Avoid all-or-nothing decisions
Do not allow one difficult period to force an emotional abandonment of a diversified long-term strategy.
Remain willing to adapt
Conviction should withstand volatility—but remain flexible enough to respond when underlying facts truly change.
Questions clients may be asking
A clearer way to think about the decline
Could gold decline further?+
Yes. The long-term case does not identify the precise bottom. That is why allocation size, diversification and liquidity remain important.
Does a stronger dollar disprove the thesis?+
No. A stronger dollar can pressure gold for a meaningful period. The longer-term question is whether the dollar is gaining durable purchasing power or merely outperforming other currencies while all are diluted over time.
Is Peter Schiff always bullish on gold?+
He has maintained a strongly bullish view for many years and is associated with precious-metals businesses. His conclusions should be evaluated on the evidence—not accepted merely because of his conviction.
Why include experts who already favor gold?+
Their importance is not that they agree on a price target. It is that Austrian economics, fiscal-dominance research, reserve management and credit-cycle analysis identify similar structural risks.
Is this an argument to buy aggressively?+
No. It is an argument against abandoning a measured allocation solely because it is being tested. Any change should reflect the complete portfolio and individual circumstances.
My conclusion
This is not a time for blind faith. It is a time for evidence-based conviction.
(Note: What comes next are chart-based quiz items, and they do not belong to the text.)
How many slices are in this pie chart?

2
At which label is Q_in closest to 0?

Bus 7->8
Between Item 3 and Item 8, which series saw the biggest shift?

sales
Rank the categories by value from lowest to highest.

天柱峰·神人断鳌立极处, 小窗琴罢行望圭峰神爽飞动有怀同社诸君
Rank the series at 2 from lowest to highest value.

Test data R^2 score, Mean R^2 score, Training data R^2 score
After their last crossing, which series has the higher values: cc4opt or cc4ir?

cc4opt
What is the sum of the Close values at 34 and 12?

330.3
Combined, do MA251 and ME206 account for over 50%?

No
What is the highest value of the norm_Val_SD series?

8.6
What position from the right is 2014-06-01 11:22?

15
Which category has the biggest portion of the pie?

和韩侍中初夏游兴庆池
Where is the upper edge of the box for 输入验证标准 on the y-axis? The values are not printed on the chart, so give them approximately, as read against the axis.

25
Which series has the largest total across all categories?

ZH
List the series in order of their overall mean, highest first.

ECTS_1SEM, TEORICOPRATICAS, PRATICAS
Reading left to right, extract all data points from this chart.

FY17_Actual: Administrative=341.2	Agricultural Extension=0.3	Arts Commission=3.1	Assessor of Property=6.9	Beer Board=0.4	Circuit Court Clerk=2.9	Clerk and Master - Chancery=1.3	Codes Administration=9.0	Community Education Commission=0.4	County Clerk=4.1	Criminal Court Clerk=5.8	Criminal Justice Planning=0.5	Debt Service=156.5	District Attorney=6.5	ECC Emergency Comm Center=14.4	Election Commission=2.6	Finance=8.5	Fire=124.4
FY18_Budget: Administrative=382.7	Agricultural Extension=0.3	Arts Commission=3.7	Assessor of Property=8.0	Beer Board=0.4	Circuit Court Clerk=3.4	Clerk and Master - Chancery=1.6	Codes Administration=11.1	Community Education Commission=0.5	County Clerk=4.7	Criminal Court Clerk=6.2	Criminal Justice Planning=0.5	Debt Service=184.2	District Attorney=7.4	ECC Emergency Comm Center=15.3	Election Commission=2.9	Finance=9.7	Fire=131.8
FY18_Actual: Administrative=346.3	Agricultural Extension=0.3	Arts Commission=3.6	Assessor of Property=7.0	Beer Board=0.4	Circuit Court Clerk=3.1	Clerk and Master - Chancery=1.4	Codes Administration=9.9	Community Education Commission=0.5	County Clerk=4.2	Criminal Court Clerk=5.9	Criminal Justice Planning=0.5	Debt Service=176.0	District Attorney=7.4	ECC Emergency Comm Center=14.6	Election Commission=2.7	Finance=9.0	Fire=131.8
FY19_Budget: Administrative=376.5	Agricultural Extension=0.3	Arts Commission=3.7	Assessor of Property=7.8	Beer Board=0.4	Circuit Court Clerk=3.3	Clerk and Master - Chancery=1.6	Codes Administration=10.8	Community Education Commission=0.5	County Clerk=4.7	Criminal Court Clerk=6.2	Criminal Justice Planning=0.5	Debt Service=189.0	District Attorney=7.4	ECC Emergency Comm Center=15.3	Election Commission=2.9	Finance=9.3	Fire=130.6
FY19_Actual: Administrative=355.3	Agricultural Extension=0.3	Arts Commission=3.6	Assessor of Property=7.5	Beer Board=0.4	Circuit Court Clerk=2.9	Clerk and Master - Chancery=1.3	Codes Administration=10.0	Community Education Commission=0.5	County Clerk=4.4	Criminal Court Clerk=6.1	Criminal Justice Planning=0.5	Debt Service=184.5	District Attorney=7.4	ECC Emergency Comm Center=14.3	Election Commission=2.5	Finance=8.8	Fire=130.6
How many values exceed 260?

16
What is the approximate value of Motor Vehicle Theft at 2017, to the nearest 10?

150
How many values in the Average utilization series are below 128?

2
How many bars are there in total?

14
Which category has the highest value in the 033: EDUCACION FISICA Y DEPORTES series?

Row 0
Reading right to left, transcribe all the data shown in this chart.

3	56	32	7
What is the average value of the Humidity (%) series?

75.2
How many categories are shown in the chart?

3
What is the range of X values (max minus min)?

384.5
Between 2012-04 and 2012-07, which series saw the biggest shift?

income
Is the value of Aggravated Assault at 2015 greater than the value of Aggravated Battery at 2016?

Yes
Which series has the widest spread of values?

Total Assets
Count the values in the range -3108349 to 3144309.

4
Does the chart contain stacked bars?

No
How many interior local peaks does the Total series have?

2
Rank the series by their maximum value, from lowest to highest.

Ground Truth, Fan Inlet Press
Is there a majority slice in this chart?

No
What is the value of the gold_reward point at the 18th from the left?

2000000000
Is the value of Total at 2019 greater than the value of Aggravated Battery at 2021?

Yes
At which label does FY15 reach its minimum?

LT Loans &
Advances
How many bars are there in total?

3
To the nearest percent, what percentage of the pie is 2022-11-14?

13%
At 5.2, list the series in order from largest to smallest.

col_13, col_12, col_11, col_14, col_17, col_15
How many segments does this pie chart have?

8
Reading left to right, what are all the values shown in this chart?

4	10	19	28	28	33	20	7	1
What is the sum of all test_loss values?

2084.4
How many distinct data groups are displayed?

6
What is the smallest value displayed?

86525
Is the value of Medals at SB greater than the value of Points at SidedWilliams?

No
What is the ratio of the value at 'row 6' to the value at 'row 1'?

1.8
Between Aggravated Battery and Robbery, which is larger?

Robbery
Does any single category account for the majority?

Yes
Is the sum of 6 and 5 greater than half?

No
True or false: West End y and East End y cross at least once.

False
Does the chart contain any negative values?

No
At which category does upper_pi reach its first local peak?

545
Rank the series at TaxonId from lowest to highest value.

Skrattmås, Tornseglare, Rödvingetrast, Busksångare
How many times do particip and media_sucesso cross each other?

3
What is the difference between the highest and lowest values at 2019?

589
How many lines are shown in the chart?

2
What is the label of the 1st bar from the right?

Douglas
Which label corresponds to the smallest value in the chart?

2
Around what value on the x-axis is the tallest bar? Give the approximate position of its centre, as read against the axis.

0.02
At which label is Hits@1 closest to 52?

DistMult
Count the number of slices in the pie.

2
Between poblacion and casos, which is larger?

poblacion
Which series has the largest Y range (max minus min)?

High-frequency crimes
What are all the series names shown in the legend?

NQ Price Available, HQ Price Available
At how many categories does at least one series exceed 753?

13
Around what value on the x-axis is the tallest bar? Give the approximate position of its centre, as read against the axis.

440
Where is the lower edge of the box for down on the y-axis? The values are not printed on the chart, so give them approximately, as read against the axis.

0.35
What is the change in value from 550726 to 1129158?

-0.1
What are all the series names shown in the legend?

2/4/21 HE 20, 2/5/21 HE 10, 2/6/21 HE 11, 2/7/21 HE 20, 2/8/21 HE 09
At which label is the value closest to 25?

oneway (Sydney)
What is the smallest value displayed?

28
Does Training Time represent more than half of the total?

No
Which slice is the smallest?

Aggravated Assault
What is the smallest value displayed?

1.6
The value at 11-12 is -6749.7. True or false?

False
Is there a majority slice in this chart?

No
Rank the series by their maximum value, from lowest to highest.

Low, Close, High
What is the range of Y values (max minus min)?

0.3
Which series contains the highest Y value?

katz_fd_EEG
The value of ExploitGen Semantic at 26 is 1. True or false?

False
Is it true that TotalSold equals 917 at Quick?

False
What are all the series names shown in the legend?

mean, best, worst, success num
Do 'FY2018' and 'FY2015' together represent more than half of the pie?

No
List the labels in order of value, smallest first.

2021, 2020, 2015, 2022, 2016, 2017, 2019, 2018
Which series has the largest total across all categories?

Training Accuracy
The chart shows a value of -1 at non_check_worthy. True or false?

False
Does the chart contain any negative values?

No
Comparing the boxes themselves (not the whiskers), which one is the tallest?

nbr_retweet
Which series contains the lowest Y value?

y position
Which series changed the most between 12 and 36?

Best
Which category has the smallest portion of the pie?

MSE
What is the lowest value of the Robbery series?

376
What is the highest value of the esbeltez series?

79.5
Gold’s decline should cause us to review the allocation, challenge our assumptions and remain alert to further risk.
The experts whose thinking most closely reflects my own continue to see an unresolved monetary problem: too much debt, structurally large deficits, declining purchasing power and a growing need for assets outside the conventional debt-based system.
The price has corrected. The monetary system has not.
Sources and important information+
The views summarized on this page were reviewed in July 2026. They represent the opinions and analytical frameworks of the cited authors and organizations. They are not guarantees.
- Peter Schiff: A Weak Dollar Means Higher Prices
- Lyn Alden: The Gradual Print Is Here
- Lyn Alden: A Flywheel of Chaos
- In Gold We Trust Report 2026
- Myrmikan Research, June 2026
- World Gold Council: Central Bank Gold Reserves Survey 2026
This material is provided solely for educational and informational purposes. It is not individualized investment, tax or legal advice. Gold and precious-metals investments can be volatile, may decline in value and do not produce interest or dividends. Past performance is not a guarantee of future results. Investment decisions should be based on each investor’s objectives, risk tolerance, time horizon, liquidity needs and complete financial circumstances.